The results of transvenous endomyocardial biopsy can frequently be used to diagnose myocardial diseases in patients with idiopathic heart failure. Endomyocardial biopsies in 100 consecutive patients revealed a substantial incidence of myocarditis.

Abstract
Transvenous endomyocardial biopsy is an accepted method to evaluate cardiac transplant rejection, but the clinical diagnostic value of the technique for other forms of cardiac disease has not been established. We performed biopsies in 100 consecutive patients without significant complications. The pathologic diagnostic information obtained was judged to be useful to the clinician in 54 and not useful in 46 patients. In 74 patients with congestive heart failure of unknown etiology and a dilated heart, useful pathologic diagnoses included myocarditis, vasculitis, doxorubicin cardiomyopathy, and congestive cardiomyopathy.

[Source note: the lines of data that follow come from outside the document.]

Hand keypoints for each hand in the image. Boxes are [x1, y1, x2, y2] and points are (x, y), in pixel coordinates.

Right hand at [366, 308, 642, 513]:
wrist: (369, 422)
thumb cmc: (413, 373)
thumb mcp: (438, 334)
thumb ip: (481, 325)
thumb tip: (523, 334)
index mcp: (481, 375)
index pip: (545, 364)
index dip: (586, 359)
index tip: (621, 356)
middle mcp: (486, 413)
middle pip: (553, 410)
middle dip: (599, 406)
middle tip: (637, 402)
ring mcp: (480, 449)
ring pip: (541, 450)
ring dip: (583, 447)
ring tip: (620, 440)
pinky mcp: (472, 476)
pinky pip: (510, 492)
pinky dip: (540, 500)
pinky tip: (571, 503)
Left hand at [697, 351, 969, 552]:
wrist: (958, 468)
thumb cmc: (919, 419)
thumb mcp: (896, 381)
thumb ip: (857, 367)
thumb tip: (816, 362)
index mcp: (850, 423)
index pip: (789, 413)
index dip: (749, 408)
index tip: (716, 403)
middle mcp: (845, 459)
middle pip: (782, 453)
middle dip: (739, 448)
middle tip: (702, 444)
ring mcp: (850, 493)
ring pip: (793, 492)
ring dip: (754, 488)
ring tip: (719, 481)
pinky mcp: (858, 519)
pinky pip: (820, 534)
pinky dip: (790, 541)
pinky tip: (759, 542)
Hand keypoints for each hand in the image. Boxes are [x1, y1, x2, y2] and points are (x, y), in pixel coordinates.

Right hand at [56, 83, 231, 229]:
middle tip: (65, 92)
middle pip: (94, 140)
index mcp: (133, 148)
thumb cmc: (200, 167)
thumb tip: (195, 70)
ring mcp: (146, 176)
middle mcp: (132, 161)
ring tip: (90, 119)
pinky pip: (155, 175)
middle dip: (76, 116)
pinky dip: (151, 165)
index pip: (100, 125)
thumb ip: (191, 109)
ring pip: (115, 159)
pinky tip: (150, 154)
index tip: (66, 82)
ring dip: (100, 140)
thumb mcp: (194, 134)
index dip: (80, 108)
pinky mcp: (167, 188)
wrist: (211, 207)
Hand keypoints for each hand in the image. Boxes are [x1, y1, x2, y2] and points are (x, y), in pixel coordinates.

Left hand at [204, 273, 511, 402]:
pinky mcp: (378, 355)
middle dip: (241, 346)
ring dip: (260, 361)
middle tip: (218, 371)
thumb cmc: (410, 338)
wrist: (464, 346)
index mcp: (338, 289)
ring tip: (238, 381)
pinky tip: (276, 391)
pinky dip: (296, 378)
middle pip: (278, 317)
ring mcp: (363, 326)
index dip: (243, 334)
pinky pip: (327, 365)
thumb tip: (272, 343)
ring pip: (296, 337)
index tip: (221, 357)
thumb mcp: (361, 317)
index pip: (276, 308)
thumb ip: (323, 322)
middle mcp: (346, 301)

In most of the patients with biopsy findings of myocarditis there were no other clinical or laboratory findings indicating the presence of this disease, and the diagnosis of myocarditis would have been overlooked without a biopsy. In 26 patients in whom there was clinical evidence of constrictive or restrictive cardiovascular physiologic characteristics, useful biopsy diagnoses included radiation-induced cardiomyopathy, endomyocardial fibrosis, amyloidosis, or no myocardial disease; in the patients without myocardial disease thoracotomies were performed for constrictive pericarditis. Transvenous endomyocardial biopsy can provide clinically useful information in the evaluation of diseases of the myocardium.